Non seulement les membres de l’Académie ne jetaient pas un grand éclat sur elle, mais ils ne se soutenaient pas les uns les autres, et avaient le tort de vivre mal ensemble. C’étaient des gens d’esprit, qui étaient fort aises qu’on le sût. Selon le mot de l’un d’eux, ils vivaient en état constant d’épigramme contre leur prochain, et ce prochain était le plus souvent leur confrère. Morellet jouissait d’une grande renommée pour la vigueur de ses reparties qui emportaient la pièce. On connaît le nom que lui donnait Voltaire. La méchanceté de La Harpe était célèbre ; non content de déchirer ses rivaux dans les salons, on savait qu’il les traitait sans pitié dans les lettres qu’il écrivait à de grands personnages de l’étranger dont il était le correspondant. Sa réception en 1776 donna lieu à une scène fort divertissante. Il remplaçait Colardeau, un poète assez médiocre, mais le meilleur des hommes. Marmontel, qui était chargé de le recevoir, et qui n’était pourtant pas son ennemi, affecta d’insister sur les qualités de douceur, de modestie, d’aménité de son prédécesseur, de façon que l’éloge du mort devenait la satire du vivant.

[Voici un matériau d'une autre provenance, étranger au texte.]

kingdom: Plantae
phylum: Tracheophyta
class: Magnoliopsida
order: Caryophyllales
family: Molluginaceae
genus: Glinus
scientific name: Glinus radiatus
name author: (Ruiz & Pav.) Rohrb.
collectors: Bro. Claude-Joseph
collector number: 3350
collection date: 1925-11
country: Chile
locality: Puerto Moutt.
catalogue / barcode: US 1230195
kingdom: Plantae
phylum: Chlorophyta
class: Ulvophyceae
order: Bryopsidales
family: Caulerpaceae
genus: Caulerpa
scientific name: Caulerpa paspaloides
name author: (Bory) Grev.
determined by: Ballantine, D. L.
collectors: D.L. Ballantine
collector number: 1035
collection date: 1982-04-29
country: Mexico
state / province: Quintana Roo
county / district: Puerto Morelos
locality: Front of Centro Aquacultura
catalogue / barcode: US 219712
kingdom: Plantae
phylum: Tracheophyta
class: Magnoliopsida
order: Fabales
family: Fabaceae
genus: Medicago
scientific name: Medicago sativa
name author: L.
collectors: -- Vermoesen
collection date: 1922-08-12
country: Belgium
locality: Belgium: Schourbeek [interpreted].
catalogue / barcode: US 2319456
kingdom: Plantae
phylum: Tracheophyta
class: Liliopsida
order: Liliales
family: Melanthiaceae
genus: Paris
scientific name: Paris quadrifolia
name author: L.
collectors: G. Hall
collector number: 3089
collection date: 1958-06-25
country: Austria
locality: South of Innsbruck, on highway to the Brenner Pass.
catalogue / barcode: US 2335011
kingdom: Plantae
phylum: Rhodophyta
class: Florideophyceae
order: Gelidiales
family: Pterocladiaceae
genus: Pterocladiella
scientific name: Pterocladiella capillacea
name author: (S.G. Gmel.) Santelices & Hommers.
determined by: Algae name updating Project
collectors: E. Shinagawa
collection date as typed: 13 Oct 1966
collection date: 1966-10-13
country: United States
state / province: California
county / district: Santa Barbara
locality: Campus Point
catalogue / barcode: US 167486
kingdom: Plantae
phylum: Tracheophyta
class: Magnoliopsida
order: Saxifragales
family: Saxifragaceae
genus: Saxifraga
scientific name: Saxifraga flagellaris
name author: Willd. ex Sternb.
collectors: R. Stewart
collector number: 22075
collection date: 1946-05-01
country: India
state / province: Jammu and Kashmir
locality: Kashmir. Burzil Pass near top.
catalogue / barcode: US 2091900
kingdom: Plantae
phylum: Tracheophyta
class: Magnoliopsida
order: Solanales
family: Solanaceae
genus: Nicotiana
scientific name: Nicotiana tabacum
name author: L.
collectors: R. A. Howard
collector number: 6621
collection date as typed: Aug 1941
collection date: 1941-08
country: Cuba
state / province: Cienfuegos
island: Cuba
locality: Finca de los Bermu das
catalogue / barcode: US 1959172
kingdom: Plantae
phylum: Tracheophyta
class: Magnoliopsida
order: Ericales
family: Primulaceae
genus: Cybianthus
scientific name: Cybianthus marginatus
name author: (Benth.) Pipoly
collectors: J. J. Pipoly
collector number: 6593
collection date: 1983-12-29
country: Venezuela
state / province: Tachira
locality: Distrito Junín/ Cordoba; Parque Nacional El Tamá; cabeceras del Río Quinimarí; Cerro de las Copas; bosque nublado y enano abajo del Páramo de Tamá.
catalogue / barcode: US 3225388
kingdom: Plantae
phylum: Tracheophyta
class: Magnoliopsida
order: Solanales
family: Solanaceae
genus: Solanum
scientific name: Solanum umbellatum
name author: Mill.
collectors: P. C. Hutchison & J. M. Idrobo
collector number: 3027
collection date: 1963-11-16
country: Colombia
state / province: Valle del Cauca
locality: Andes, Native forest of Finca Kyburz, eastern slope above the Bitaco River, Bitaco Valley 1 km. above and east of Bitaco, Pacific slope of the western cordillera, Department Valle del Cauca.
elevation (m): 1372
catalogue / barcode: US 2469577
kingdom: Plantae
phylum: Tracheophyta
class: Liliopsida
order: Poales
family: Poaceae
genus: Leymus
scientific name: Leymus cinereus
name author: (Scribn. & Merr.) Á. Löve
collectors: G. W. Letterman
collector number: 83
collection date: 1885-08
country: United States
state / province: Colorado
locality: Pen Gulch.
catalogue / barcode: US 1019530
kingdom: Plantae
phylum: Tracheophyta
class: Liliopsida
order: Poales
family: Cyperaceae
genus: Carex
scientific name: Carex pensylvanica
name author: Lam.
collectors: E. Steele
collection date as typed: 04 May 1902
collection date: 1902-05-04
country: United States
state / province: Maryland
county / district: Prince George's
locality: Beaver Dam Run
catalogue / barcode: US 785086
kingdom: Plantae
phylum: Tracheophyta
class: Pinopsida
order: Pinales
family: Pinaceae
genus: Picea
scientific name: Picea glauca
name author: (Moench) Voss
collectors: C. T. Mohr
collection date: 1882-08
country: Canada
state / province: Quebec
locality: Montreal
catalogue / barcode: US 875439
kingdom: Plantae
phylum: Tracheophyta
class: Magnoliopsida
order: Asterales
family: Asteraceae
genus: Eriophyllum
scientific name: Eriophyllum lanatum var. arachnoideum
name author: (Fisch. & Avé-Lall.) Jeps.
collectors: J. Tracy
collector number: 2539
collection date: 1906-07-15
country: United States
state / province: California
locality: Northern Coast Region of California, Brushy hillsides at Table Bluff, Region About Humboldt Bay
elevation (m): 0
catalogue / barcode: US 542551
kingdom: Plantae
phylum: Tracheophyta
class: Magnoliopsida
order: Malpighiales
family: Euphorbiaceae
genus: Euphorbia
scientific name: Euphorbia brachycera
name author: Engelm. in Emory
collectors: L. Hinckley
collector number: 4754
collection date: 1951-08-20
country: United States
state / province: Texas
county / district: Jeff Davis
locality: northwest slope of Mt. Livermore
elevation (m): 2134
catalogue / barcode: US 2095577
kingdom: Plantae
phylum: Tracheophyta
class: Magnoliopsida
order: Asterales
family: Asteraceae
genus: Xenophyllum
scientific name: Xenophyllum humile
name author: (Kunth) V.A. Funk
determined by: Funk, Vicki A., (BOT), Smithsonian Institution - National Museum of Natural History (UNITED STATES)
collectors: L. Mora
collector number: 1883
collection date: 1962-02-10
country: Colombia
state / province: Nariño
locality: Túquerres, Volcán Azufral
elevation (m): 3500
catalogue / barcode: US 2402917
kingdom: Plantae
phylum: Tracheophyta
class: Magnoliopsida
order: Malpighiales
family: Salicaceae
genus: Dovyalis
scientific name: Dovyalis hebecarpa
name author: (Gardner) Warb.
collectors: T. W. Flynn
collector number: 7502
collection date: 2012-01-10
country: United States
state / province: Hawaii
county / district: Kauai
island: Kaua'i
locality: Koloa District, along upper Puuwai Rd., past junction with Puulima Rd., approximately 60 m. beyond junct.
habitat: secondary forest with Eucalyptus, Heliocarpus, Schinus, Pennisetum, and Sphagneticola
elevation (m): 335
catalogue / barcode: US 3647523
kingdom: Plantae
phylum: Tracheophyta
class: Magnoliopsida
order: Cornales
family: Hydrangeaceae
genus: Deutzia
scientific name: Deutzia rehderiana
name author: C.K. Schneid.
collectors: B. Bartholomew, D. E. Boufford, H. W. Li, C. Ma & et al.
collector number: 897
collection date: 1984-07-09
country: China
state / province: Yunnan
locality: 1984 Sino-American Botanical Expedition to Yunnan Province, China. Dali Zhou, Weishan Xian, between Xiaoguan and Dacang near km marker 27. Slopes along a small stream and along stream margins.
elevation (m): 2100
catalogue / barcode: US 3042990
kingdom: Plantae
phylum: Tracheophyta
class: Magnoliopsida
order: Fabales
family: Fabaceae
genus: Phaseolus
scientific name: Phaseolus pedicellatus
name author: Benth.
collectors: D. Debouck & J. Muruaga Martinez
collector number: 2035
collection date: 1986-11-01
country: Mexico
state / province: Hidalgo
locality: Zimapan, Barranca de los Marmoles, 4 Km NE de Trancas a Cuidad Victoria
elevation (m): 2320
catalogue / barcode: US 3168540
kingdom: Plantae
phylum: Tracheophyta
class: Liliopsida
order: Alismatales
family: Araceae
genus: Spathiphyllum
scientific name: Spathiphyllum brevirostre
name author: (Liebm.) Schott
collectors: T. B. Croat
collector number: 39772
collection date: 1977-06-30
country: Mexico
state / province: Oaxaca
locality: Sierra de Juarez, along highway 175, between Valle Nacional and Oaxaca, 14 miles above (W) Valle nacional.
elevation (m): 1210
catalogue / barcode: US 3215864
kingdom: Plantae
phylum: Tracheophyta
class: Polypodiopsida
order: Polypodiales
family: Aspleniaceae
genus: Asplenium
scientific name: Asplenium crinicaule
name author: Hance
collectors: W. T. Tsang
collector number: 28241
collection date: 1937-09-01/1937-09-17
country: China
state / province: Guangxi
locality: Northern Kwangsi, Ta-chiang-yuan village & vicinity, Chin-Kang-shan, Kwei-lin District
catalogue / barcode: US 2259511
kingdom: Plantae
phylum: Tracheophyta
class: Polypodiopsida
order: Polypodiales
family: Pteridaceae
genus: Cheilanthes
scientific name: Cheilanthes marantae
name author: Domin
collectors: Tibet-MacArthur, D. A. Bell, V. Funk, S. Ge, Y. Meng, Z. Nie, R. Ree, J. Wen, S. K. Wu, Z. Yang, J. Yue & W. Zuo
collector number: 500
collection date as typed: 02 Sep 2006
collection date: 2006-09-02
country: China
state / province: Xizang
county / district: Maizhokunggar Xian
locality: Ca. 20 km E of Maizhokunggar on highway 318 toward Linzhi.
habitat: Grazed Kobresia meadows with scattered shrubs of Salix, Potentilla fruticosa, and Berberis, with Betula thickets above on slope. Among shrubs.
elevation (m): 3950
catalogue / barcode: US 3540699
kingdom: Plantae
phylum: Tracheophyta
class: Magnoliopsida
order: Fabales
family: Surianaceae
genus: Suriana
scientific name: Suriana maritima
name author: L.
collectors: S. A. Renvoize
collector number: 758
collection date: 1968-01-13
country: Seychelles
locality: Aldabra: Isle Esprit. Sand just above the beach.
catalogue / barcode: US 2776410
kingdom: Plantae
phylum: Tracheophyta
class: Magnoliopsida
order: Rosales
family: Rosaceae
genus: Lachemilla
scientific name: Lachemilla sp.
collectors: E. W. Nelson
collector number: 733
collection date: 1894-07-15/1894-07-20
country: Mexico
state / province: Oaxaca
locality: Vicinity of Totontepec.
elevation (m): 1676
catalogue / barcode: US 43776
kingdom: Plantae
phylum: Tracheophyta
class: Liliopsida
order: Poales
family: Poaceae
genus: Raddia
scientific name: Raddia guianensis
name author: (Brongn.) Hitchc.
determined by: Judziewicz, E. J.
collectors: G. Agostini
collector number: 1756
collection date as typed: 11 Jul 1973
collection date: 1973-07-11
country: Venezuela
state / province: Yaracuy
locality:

Le public comprenait bien les allusions et les soulignait par ses applaudissemens, et quand Marmontel, en finissant, félicita Colardeau du soin qu’il avait pris « de ne pas rendre pénible aux autres l’opinion qu’il avait de lui-même, » ce fut une telle explosion d’hilarité que La Harpe exaspéré fut, dit-on, sur le point de s’adresser au public et de l’insulter. La plaisanterie de Rulhières, avec des formes moins rudes, ne faisait pas des blessures moins profondes. Il prétendait un jour qu’il n’avait fait qu’une seule malice dans sa vie : « Quand finira-t-elle ? » répondit Chamfort, qui n’épargnait personne[2]. Vers le même temps la querelle des Glückistes et des Piccinistes vint

  1. Chamfort écrivait dans une lettre en 1784 : « On joue, avec un grand succès, malgré de grandes huées sur la scène et de grandes réclamations ou indignations à Paris et à Versailles, le Mariage de Figaro de Beaumarchais. C’est un ouvrage plein d’esprit, même de comique et de talent, mais qui n’en est pas moins monstrueux par le mélange des choses du plus mauvais ton et de trivialité. »
  2. Cette répartie est quelquefois attribuée à Rivarol.